WORK ORDER 1:
In the forum post about the Goodwood Revival, what average speed around the whole circuit does it give for the 1950s cars?
WORK ORDER 2:
Continue the forum post about the Goodwood Revival, picking up after its final sentence.

DOCUMENT SECTION:
*** Block opens ***
# Old Racing Cars



## Glider (Sep 7, 2007)

In the UK we have an event called the Goodwood Revival which is an annual event that allows literally scores of wealthy people who own vintage racing cars (all types) to race them.
It’s an unusually relaxed event where nearly everyone dresses up in 1950's/60's clothes and gets to enjoy the atmosphere. All the support vehicles are original and all the staff dress up. It makes for an interesting day.
The racing is fast and furious and when you consider the almost total lack of safety equipment in these cars, plus thin tyres, it can be eventful. The average track speeds for the whole circuit as you expect varied by type and age, but the 1950's cars were averaging over 100mph and the 1960 + old Formula 1 cars considerable more. 

I attach a selection of photos, if you would like some more, please let me know. 
Panning was difficult as most of the time we were on the main straight and the cars were flying past.
*** Block closes ***
COLLECTED DATA:
*** Block opens ***
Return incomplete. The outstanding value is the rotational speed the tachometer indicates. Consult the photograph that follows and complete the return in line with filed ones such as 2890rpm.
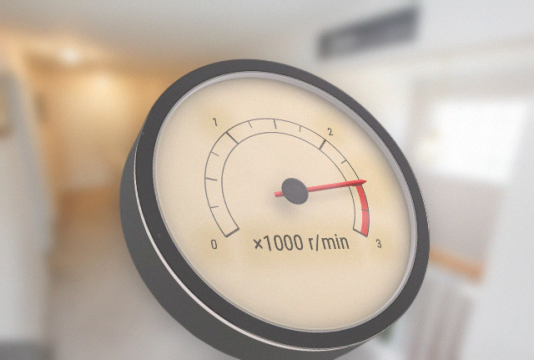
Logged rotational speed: 2500rpm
*** Block closes ***
FINAL ANSWER 1:
Over 100 mph.

FINAL ANSWER 2:
One thing, I am not a petrol head and don’t know what most of the cars are, so if you do, shout out.


----------



## R-2800 (Sep 7, 2007)

NICE!


----------



## mkloby (Sep 8, 2007)

Glider said:


> One thing, I am not a petrol head and don’t know what most of the cars are, so if you do, shout out.



Petrol head... 

Nice pictures Glider.


----------



## Glider (Sep 8, 2007)

Just playing with the size as the others came out smaller than expected


----------



## Screaming Eagle (Sep 8, 2007)

pretty cool we have a similar event called muscle car masters


----------



## Glider (Sep 8, 2007)

Still playing


----------



## Glider (Sep 8, 2007)

Sometimes things can go wrong. He walked away from this and was lucky it didn't roll


----------



## Screaming Eagle (Sep 8, 2007)

jeez. are they using new technology into old cars?


----------



## Lucky13 (Sep 8, 2007)

Just as long as you're not playing with yourself  GREAT cars G-man!





Lola T70





Ferrari 330 P4





Maserati 450S





Aston Martin DBR





Lotus 72





Ferrari 312T4


----------



## HoHun (Sep 8, 2007)

Hi Glider,

>I attach a selection of photos, if you would like some more, please let me know. 

Do you have some more of little blue tri-wheeler (if it is one) with the V-2 engine that is just visible behind the neat white pre-war racer in PICT0190?

>Panning was difficult as most of the time we were on the main straight and the cars were flying past.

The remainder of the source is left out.